And what are the different scopes of these problems that usually covers and
also whats are possible solutions that are existingly there.
And what else could we do about it? Then we'll also cover a new
approach, that is data science prints that I myself have
seen over the course of times, like how different organizations are adopting them.
Also we'll see the difference between approaches in code and no code
tools. Today there are many no code tools also available which
helps in data science. And then we'll see how
to do visualizations for betterment of explaining
what you mean by the data. Then we'll see an approach that is called dashboarding,
that is bringing everybody on board onto the same idea and
everybody is aware about what data we are talking about. And then finally documenting
the steps that goes along and how better
documenting and helps in overcoming the challenge of nondiscriminacy
in data. So let's begin with our problems.
The first problem is the problem of goal clarity.
Well, simply explain, goal clarity is
when team that are working on a similar objective doesn't have the
main idea that what they are trying to achieve, as I've written in the definition
as well, important to keep everybody aligned to ultimately achieve and improve
service.
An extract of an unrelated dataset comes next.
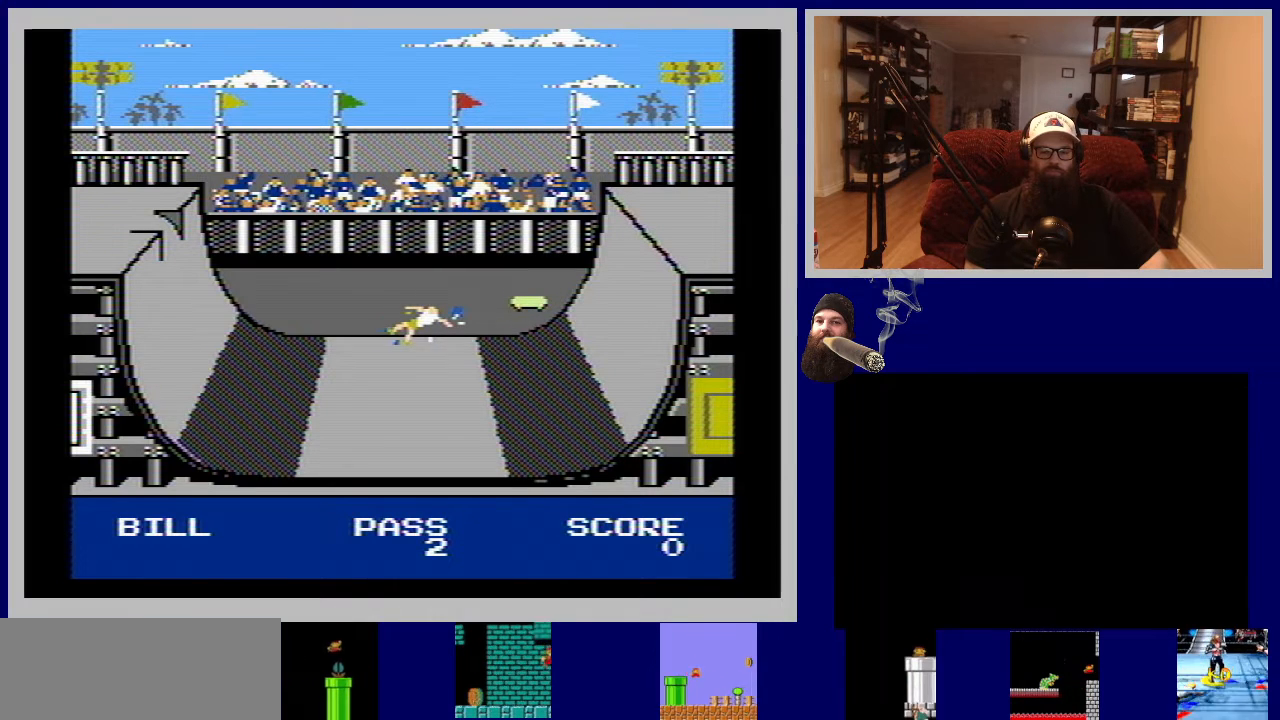
{"buttons": [], "events": []}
Now the key symptoms that you might see
when you are facing this kind of challenge is often your teams are losing
track. They are always asking this common question, why we were
here. Again, like what was the main theme of what we were discussing? Everyone have
a different perception. Somebody sees it as one challenge, somebody sees
as another challenge. And of course when people see these
goals as different, the outcome that would arrive out of
them would also be different and ultimately leading to a poor ROI,
which is the main cause why team then kind of
get demotivated and they don't go with the data science path as often. Now the
solution on a very generalized approach is to first of all identify the
main goal and then communicate that goal easily along the whole team
span, which can help everybody to get onto the same page.
Now the second problem, whats I see is poor planning. Once your
goal is clear, team always struggles with how to plan a
project which can help them achieve that particular
functionality. And this is the main reason of any chaotic
situations and offer also leads to abandonment. I have seen projects even in our
organization and other organizations as well, that often whats the deadline is
too long and there is no decision arrived at right time.
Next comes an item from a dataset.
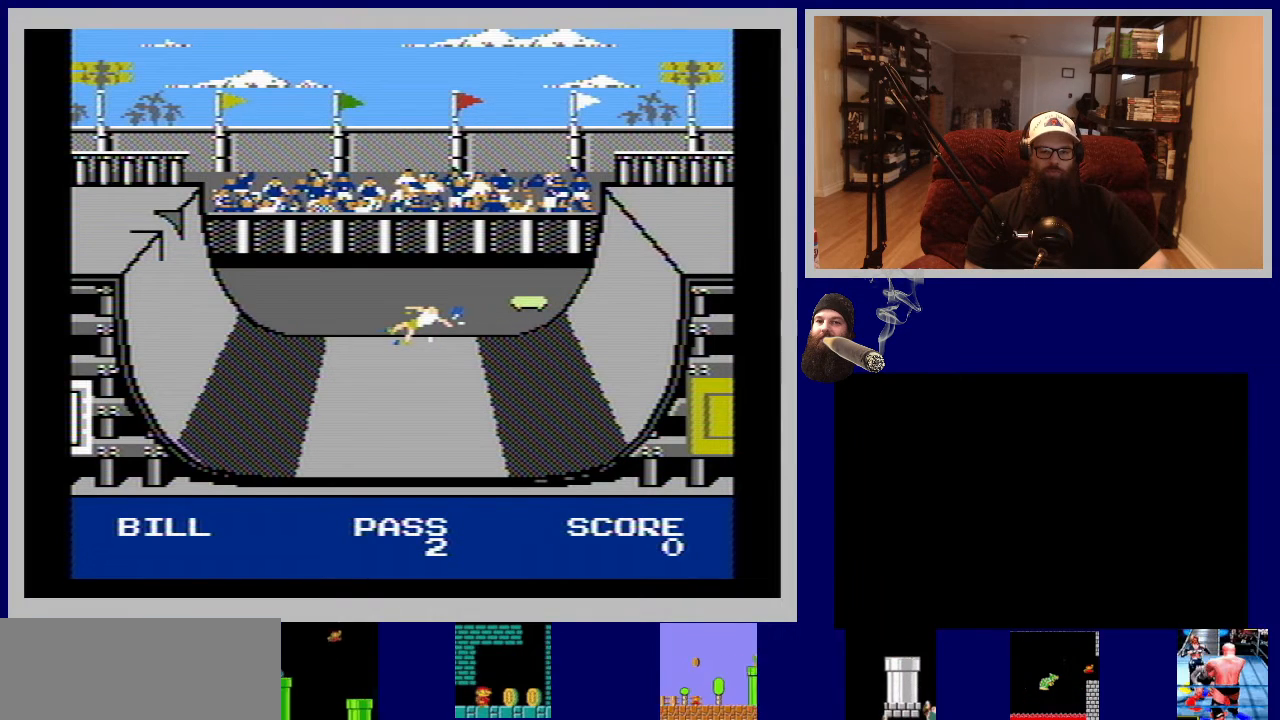
{"buttons": [], "events": []}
And team often tend to just abandon the project and move ahead.
And this also leads to a lot of wastage of resources and time, right.
So the symptoms that you would see commonly in organizations for this kind
of problem is they are missing deadlines all the time. The results that are yield
are not proper and they are always questioning the resources, that the
resources are not right, the technical skills are not right, and that
is a repeating question always coming. Well, the solution for this is again
a three step approach that is a better project structure,
understanding how to divide the project into proper timelines, and also
making sure that the deliverables are very defined and they are less
like, they are very lean and the scope is not too
broad. And then once you come up with that, always stick to the timelines and
limit the scope to it. We'll talk about this approach in
sprints of how you can make a better timelines and how you can make team
structures better. Then you have a dirty data
problem. Well, this is something that I have seen with almost all
projects, that the vastness of data expands and
there is bad data in the same good data at the same time.
Right? So you spend too much time in data processing.
That is like one of the key things that you would see in teams,
that they are always struggling with, that they are always trying to clean the data.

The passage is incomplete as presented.